Hz. Peygamber ve Ashâbının Yaşayışlarındaki Fakirlik

Hz. Âişe (r. anhâ) anlatıyor: "Bazı aylar olurdu, hiç ateş yakmazdık, yiyip içtiğimiz sadece hurma ve su olurdu. Ancak, bize bir parçacık et getirilirse o hâriç." (Buhârî, Et'ıme 23, Rikak 17; Müslim, Zühd 20-27, hadis no: 2970-2973; Tirmizî, Zühd 38, h. no: 2357-2358, 35 h. no: 2473). Diğer bir rivâyette: "Rasûlullah ölünceye kadar Muhammed âilesi buğday ekmeğini üst üste üç gün doyuncaya kadar yememiştir" denmiştir. Bir diğer rivâyette: "Muhammed (s.a.s.) bir günde iki sefer yedi ise, biri mutlaka hurma idi" denmiştir.

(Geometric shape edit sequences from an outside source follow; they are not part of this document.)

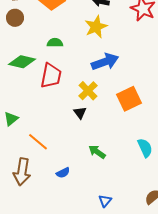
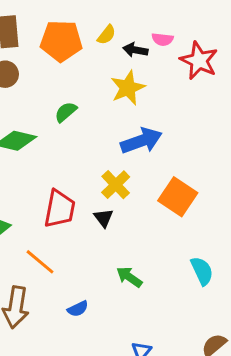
green semicircle: (55, 43) -> (66, 112), turned -42
red trapezoid: (51, 76) -> (60, 209), moved
orange square: (129, 99) -> (178, 197), turned -30

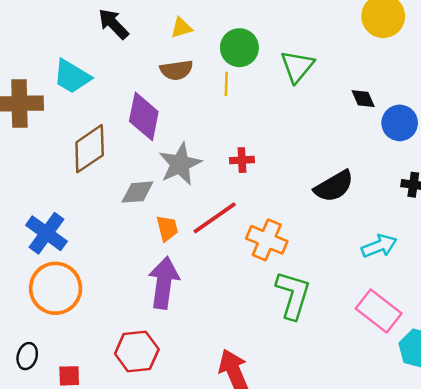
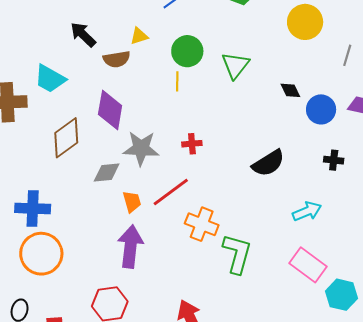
brown semicircle: (176, 70) -> (117, 59), moved
gray star: (180, 164) -> (141, 148), turned 30
blue cross: (46, 233) -> (33, 208), turned -32
orange cross: (267, 240) -> (202, 224), moved

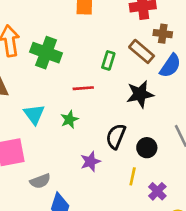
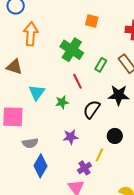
green cross: (46, 53) -> (72, 50), moved
red line: (83, 88) -> (78, 81), turned 56
black semicircle: (116, 136) -> (92, 109), moved
purple cross: (157, 191) -> (84, 168), moved

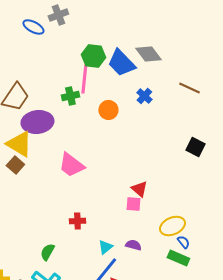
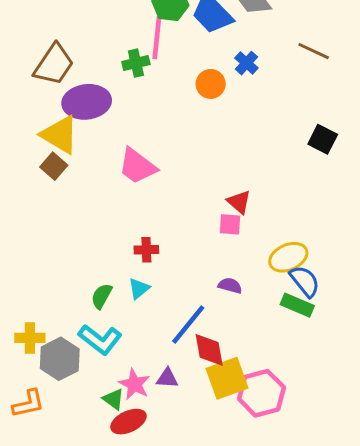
orange circle: (108, 110) -> (211, 84), moved
blue semicircle: (183, 242) -> (305, 281), size x1.6
cyan triangle: (105, 247) -> (139, 289), moved

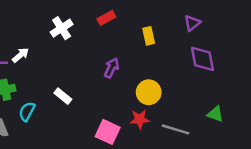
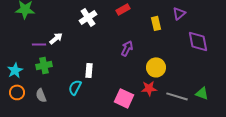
purple triangle: (192, 23) -> (179, 13), moved
white rectangle: (63, 96) -> (89, 70), turned 56
cyan semicircle: (27, 111) -> (75, 87), moved
green triangle: (215, 114) -> (202, 93), moved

İbn Abbâs (r.a.) anlatıyor: "Rasûlullah (s.a.s.) ve ailesi üst üste pek çok geceleri aç geçirirler ve akşam yemeği bulamazlardı. Ekmekleri çoğunlukla arpa ekmeği idi." (Tirmizî, Zühd 38, hadis no: 2361)



Hz. Ömer (r.a.) insanların nâil oldukları dünyalıktan söz etti ve dedi ki: "Gerçekten ben Rasûlullah (s.a.s.)'ın bütün gün açlıktan kıvrandığı halde, karnını doyurmaya adi hurma bile bulamadığını gördüm." (Müslim, Zühd 36, hadis no: 2978)



"Şurası muhakkak ki, Allah hakkında benim korkutulduğum kadar kimse korkutulmamıştır. Allah yolunda bana çektirilen eziyet kadar kimseye eziyet çektirilmemiştir. Zaman olmuştur, otuz gün ve otuz gecelik bir ay boyu, Bilâl ile benim yiyeceğim, Bilâl'in koltuğunun altına sıkışacak miktarı geçmemiştir." (Tirmizî, Kıyâmet 35, hadis no: 2474)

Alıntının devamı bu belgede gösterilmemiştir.